The Functional Proximity Law: What It Says and Why It Matters
A plain-language explanation of the Functional Proximity Law — why hub nodes in a network tend to stay important across multiple types of relationships, and what this means for science.
The Core Claim
When you map the same set of objects as a multilayer network — meaning you draw multiple types of relationships between the same nodes — the nodes that matter most in one layer tend to matter most in a similar layer too.
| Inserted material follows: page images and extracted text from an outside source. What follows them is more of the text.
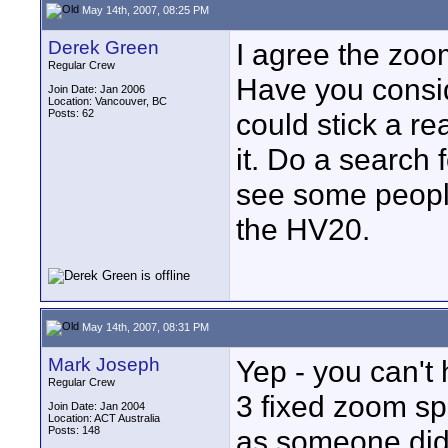
May 14th, 2007, 08:25 PM
Derek Green
I agree the zoo
Regular Crew
Have you consi
Join Date: Jan 2006
Location: Vancouver, BC
Posts: 62
could stick a re
it. Do a search 
see some peopl
the HV20.
May 14th, 2007, 08:31 PM
Mark Joseph
Yep - you can't 
Regular Crew
3 fixed zoom sp
Join Date: Jan 2004
Location: ACT Australia
Posts: 148
as someone did 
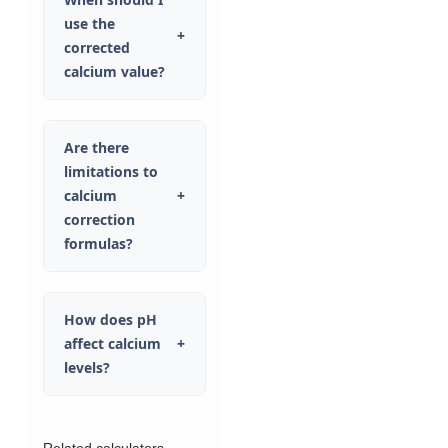
use the
+
corrected
calcium value?
Are there
limitations to
calcium
+
correction
formulas?
How does pH
affect calcium
+
levels?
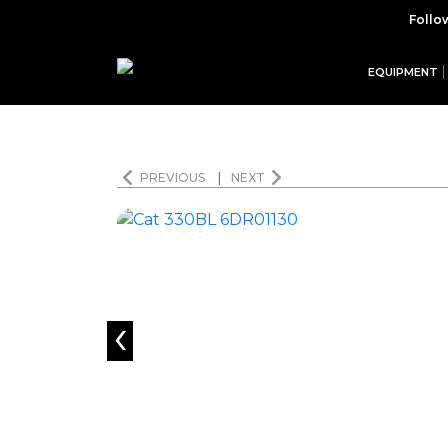
Follo
EQUIPMENT
PREVIOUS
|
NEXT
‹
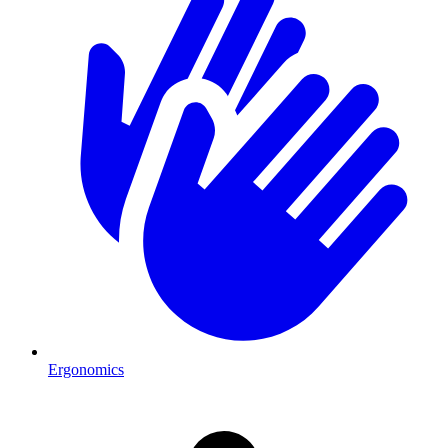
Ergonomics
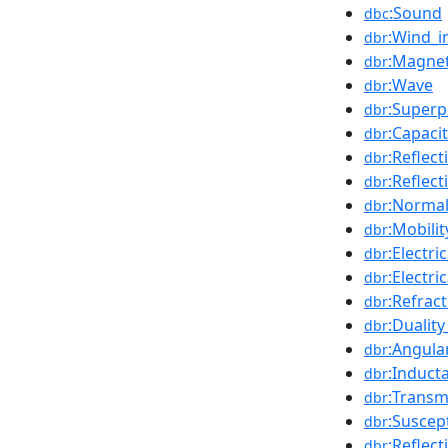
:Sound
dbc
:Wind_i
dbr
:Magnet
dbr
:Wave
dbr
:Superp
dbr
:Capaci
dbr
:Reflect
dbr
:Reflec
dbr
:Normal
dbr
:Mobili
dbr
:Electric
dbr
:Electr
dbr
:Refrac
dbr
:Duality
dbr
:Angula
dbr
:Induct
dbr
:Transm
dbr
:Suscep
dbr
:Reflect
dbr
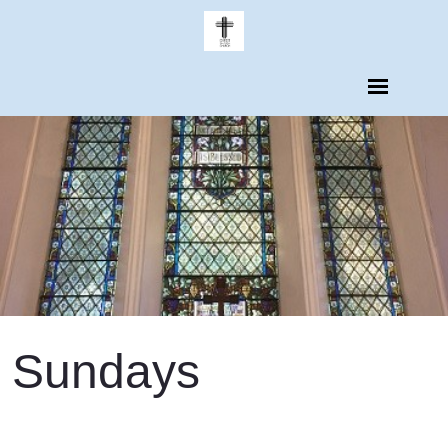
Sundays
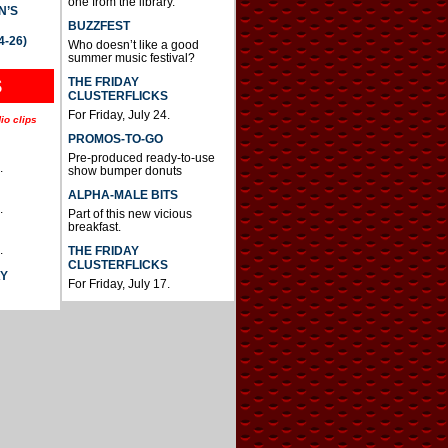
one from the library.
N’S
BUZZFEST
4-26)
Who doesn’t like a good
summer music festival?
THE FRIDAY
S
CLUSTERFLICKS
For Friday, July 24.
io clips
PROMOS-TO-GO
Pre-produced ready-to-use
.
show bumper donuts
ALPHA-MALE BITS
.
Part of this new vicious
breakfast.
.
THE FRIDAY
CLUSTERFLICKS
AY
For Friday, July 17.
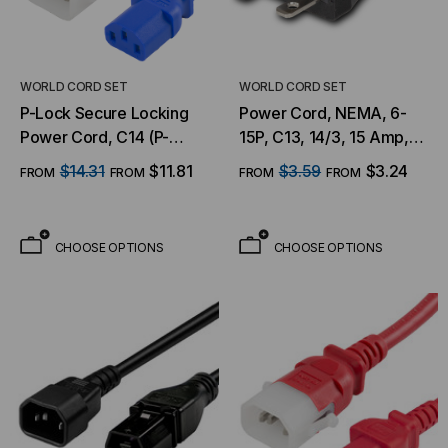
WORLD CORD SET
WORLD CORD SET
P-Lock Secure Locking
Power Cord, NEMA, 6-
Power Cord, C14 (P-
15P, C13, 14/3, 15 Amp,
Lock) to C13, 14 AWG, 15
250V, SJT Jacket
$14.31
$11.81
$3.59
$3.24
FROM
FROM
FROM
FROM
Amp, 250V, SJT Jacket,
BLU
CHOOSE OPTIONS
CHOOSE OPTIONS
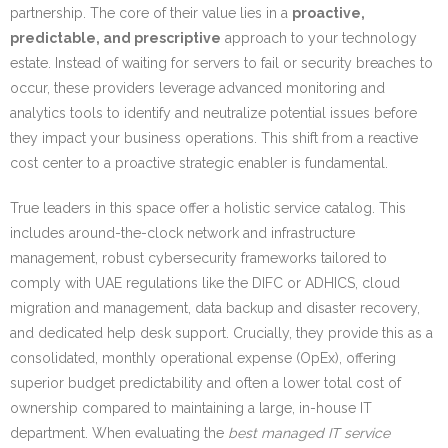
partnership. The core of their value lies in a
proactive,
predictable, and prescriptive
approach to your technology
estate. Instead of waiting for servers to fail or security breaches to
occur, these providers leverage advanced monitoring and
analytics tools to identify and neutralize potential issues before
they impact your business operations. This shift from a reactive
cost center to a proactive strategic enabler is fundamental.
True leaders in this space offer a holistic service catalog. This
includes around-the-clock network and infrastructure
management, robust cybersecurity frameworks tailored to
comply with UAE regulations like the DIFC or ADHICS, cloud
migration and management, data backup and disaster recovery,
and dedicated help desk support. Crucially, they provide this as a
consolidated, monthly operational expense (OpEx), offering
superior budget predictability and often a lower total cost of
ownership compared to maintaining a large, in-house IT
department. When evaluating the
best managed IT service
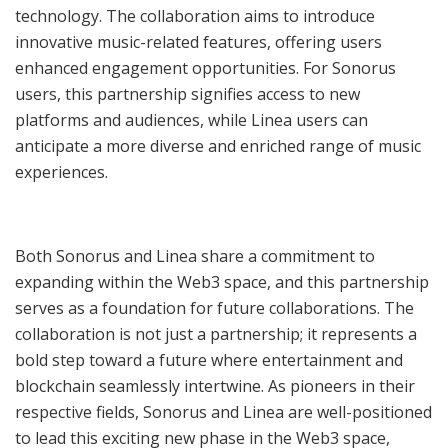
technology. The collaboration aims to introduce
innovative music-related features, offering users
enhanced engagement opportunities. For Sonorus
users, this partnership signifies access to new
platforms and audiences, while Linea users can
anticipate a more diverse and enriched range of music
experiences.
Both Sonorus and Linea share a commitment to
expanding within the Web3 space, and this partnership
serves as a foundation for future collaborations. The
collaboration is not just a partnership; it represents a
bold step toward a future where entertainment and
blockchain seamlessly intertwine. As pioneers in their
respective fields, Sonorus and Linea are well-positioned
to lead this exciting new phase in the Web3 space,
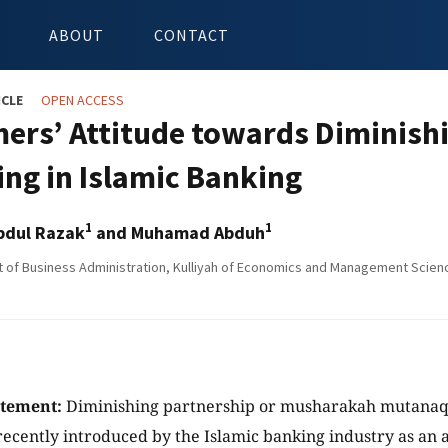
ABOUT
CONTACT
ICLE
OPEN ACCESS
ers’ Attitude towards Diminish
ing in Islamic Banking
1
1
Abdul Razak
and Muhamad Abduh
of Business Administration, Kulliyah of Economics and Management Sciences
atement:
Diminishing partnership or musharakah mutanaqi
 recently introduced by the Islamic banking industry as an a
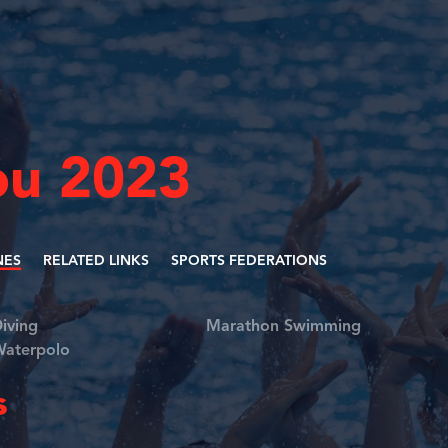
u 2023
NES
RELATED LINKS
SPORTS FEDERATIONS
iving
Marathon Swimming
aterpolo
s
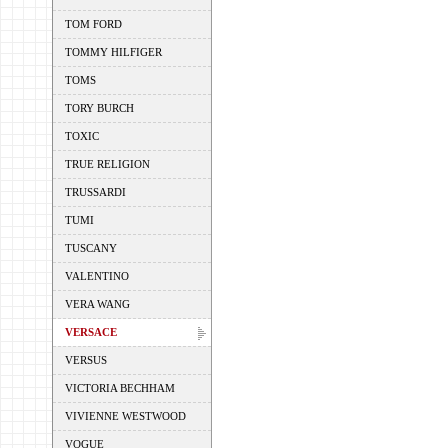
TOM FORD
TOMMY HILFIGER
TOMS
TORY BURCH
TOXIC
TRUE RELIGION
TRUSSARDI
TUMI
TUSCANY
VALENTINO
VERA WANG
VERSACE
VERSUS
VICTORIA BECHHAM
VIVIENNE WESTWOOD
VOGUE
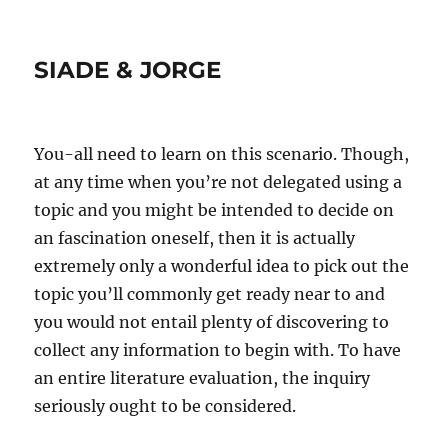
SIADE & JORGE
You-all need to learn on this scenario. Though,
at any time when you’re not delegated using a
topic and you might be intended to decide on
an fascination oneself, then it is actually
extremely only a wonderful idea to pick out the
topic you’ll commonly get ready near to and
you would not entail plenty of discovering to
collect any information to begin with. To have
an entire literature evaluation, the inquiry
seriously ought to be considered.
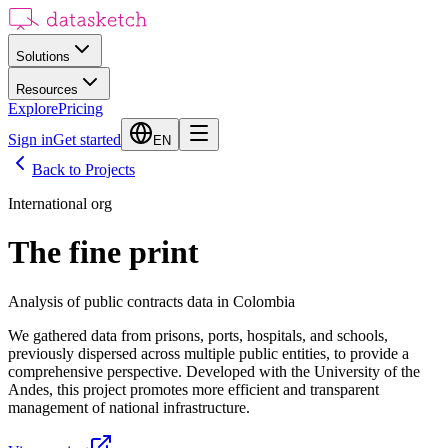
Solutions
Resources
Explore
Pricing
Sign in
Get started
EN
Back to Projects
International org
The fine print
Analysis of public contracts data in Colombia
We gathered data from prisons, ports, hospitals, and schools,
previously dispersed across multiple public entities, to provide a
comprehensive perspective. Developed with the University of the
Andes, this project promotes more efficient and transparent
management of national infrastructure.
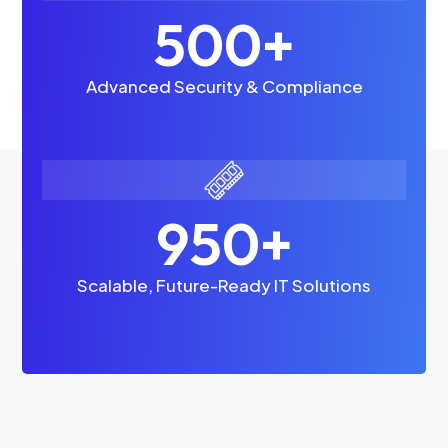
500+
Advanced Security & Compliance
950+
Scalable, Future-Ready IT Solutions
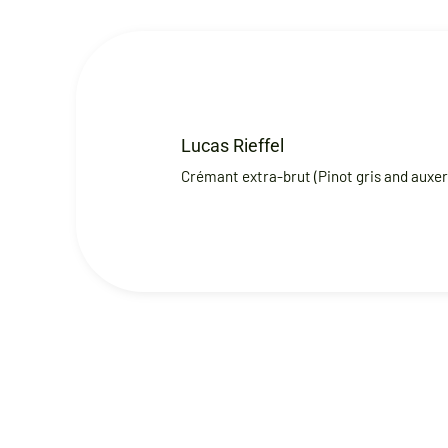
Lucas Rieffel
Crémant extra-brut (Pinot gris and auxerr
This is the Functional Proximity Law.
Formally: the Pearson correlation between hub-importance scores (degree centrality) across two layers is significantly higher when those two layers encode functionally similar relationships than when they encode dissimilar ones.
A Concrete Example
- Consider a CPU block design. The same 10 components (fetch, decode, execute, ALU, FPU, ...) can be modelled as three layers:
- signal_dependency — which blocks send/receive control signals
- power_domain — which blocks share power rails
- scan_chain — which blocks are chained for testability
The signal and power layers are both operational layers. They describe how the chip functions at runtime. The scan chain is a test layer — it exists only for manufacturing validation.
Running IRDME gives: r(signal ↔ power) = +0.62, r(signal ↔ scan) = −0.65.
The law predicts the first correlation should be higher. It is. The denial case (negative r across dissimilar layers) is equally informative — it tells you the scan chain deliberately inverts the operational hierarchy to maximise coverage.
Why It Holds
The mechanism is structural: functionally similar relationships are defined by the same underlying constraints. A node that routes many signals also tends to sit at a power-domain junction, because both reflect physical proximity and fan-out. Dissimilar layers, by contrast, are defined by different constraints and can invert the importance ranking.
What It Does Not Say
The law does not say all hubs are universal. It says similarity predicts preservation. A node can be a hub in biology and irrelevant in engineering — the law only makes predictions within a single system's layers.
Implications
All 23 domain experiments are pre-registered with SHA-256 hashes at github.com/vladi160/the-beginning. The paper is at arXiv:2604.23639.